NLPBench - Dataset Quality Measurement Tool

A comprehensive tool for analyzing the quality of NLP datasets using Great Expectations and advanced diversity metrics. NLPBench provides detailed quality assessments, diversity measurements, beautiful reports, and actionable recommendations for improving your datasets.

Features

Comprehensive Quality Analysis: Validates schema, content length, role consistency, duplicates, and more
Advanced Diversity Metrics: Measures lexical, semantic, syntactic, and topic diversity with tiered analysis
Great Expectations Integration: Robust data validation framework with custom NLP expectations
Multiple Dataset Formats: Supports conversations, instruction-following, Q&A, and other common formats
Rich Console Output: Beautiful CLI interface with progress bars and colored output
Multiple Report Formats: Generate reports in console, JSON, or HTML format
Configurable Validation Rules: Customize quality thresholds and validation parameters
Hugging Face Integration: Direct integration with the Hugging Face Hub
Optional Enhanced Metrics: Advanced NLP analysis with sentence transformers, spaCy, and topic modeling

Installation

Using uv (Recommended)

-.-.-

- PROBLEM TO WORK ON -
Continue the NLPBench page above, picking up after the heading "Using uv (Recommended)".

-.-.-

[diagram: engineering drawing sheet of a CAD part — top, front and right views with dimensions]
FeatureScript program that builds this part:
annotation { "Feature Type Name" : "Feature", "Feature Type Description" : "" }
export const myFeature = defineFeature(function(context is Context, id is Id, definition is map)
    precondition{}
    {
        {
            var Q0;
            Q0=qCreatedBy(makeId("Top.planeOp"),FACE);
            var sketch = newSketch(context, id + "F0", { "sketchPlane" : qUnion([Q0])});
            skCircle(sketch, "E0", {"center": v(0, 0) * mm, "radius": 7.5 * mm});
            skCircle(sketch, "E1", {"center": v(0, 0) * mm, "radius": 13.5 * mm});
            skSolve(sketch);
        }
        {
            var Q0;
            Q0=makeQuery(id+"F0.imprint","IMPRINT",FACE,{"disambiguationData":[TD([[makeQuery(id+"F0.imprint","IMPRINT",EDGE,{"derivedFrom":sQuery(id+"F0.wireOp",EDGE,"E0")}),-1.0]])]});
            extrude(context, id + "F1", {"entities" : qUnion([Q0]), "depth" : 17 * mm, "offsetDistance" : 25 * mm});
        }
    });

-.-.-

- ANSWER TO THIS EXERCISE -
Clone the repository:

git clone <repository-url>
cd nlpbench

Install with uv:

# Install dependencies
uv sync

# Install with enhanced diversity metrics (optional)
uv sync --extra diversity

# For development (includes dev dependencies)
uv sync --group dev

Using pip

# Clone and install
git clone <repository-url>
cd nlpbench
pip install -e .

# Install with enhanced diversity metrics
pip install -e ".[diversity]"

# Or install from PyPI (when available)
pip install nlpbench
pip install "nlpbench[diversity]"  # with enhanced metrics

Quick Start

Basic Usage

Analyze a dataset with default settings:

nlpbench --hf-repo databricks/databricks-dolly-15k

Generate HTML Report

nlpbench --hf-repo microsoft/DialoGPT-medium --output-format html --output-file report.html

Using Custom Configuration

# Create a default config file
nlpbench init-config

# Use custom configuration
nlpbench --hf-repo org/dataset --config .nlpbench.json

CLI Commands

Main Command: `analyze`

Analyze a Hugging Face dataset for quality issues.

nlpbench analyze --hf-repo REPO_ID [OPTIONS]

Options:

--hf-repo: Hugging Face dataset repository (required)
--config: Path to configuration file
--config-name: Dataset configuration name
--split: Dataset split to analyze (default: train)
--output-format: Output format (console/json/html/all)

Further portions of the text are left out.